Repeat word for word the lines that begin with the one containing "Rank the series" and end with the one containing "PM10, PM2.5", including both of those lines.

**RECORDS FOR THE TASK:**

--------------------------------------------------

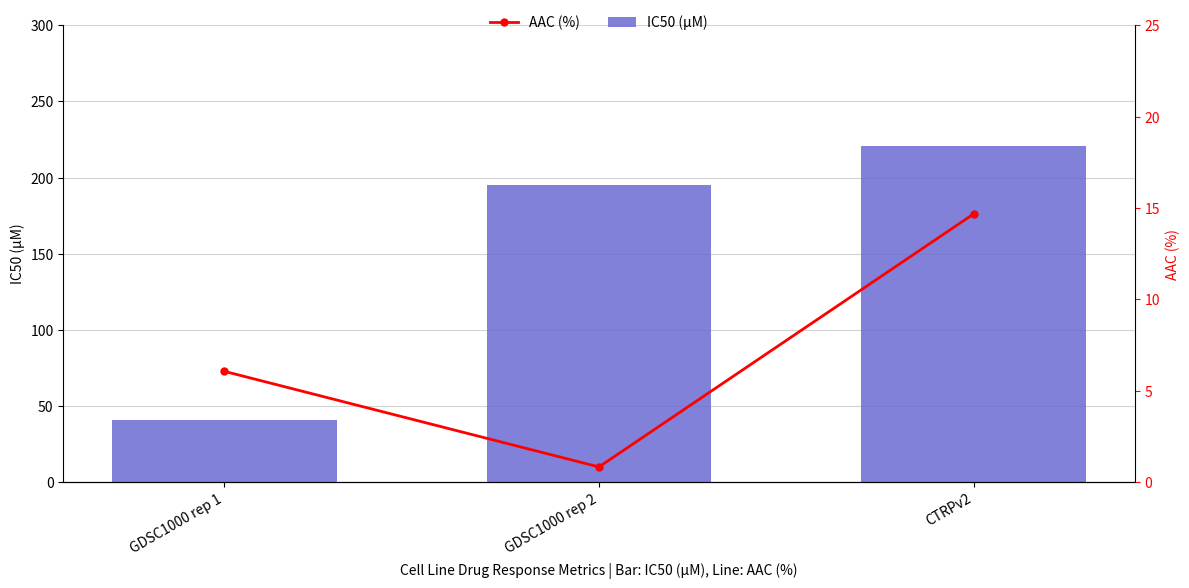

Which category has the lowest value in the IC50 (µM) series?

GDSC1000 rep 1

--------------------------------------------------

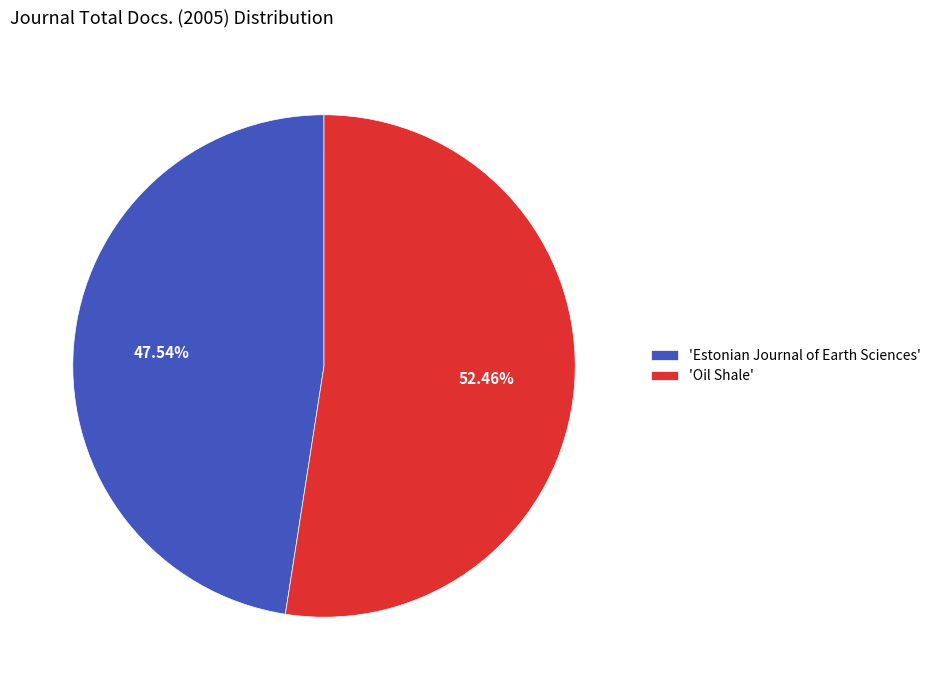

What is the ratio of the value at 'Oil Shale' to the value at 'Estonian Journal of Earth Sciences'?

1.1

--------------------------------------------------

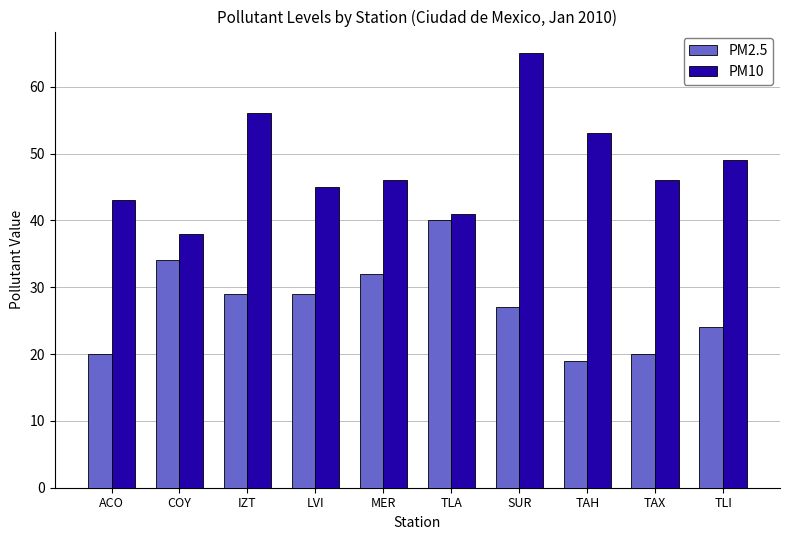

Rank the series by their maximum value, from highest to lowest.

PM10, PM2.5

--------------------------------------------------

**RESPONSE TO THE TASK:**
Rank the series by their maximum value, from highest to lowest.

PM10, PM2.5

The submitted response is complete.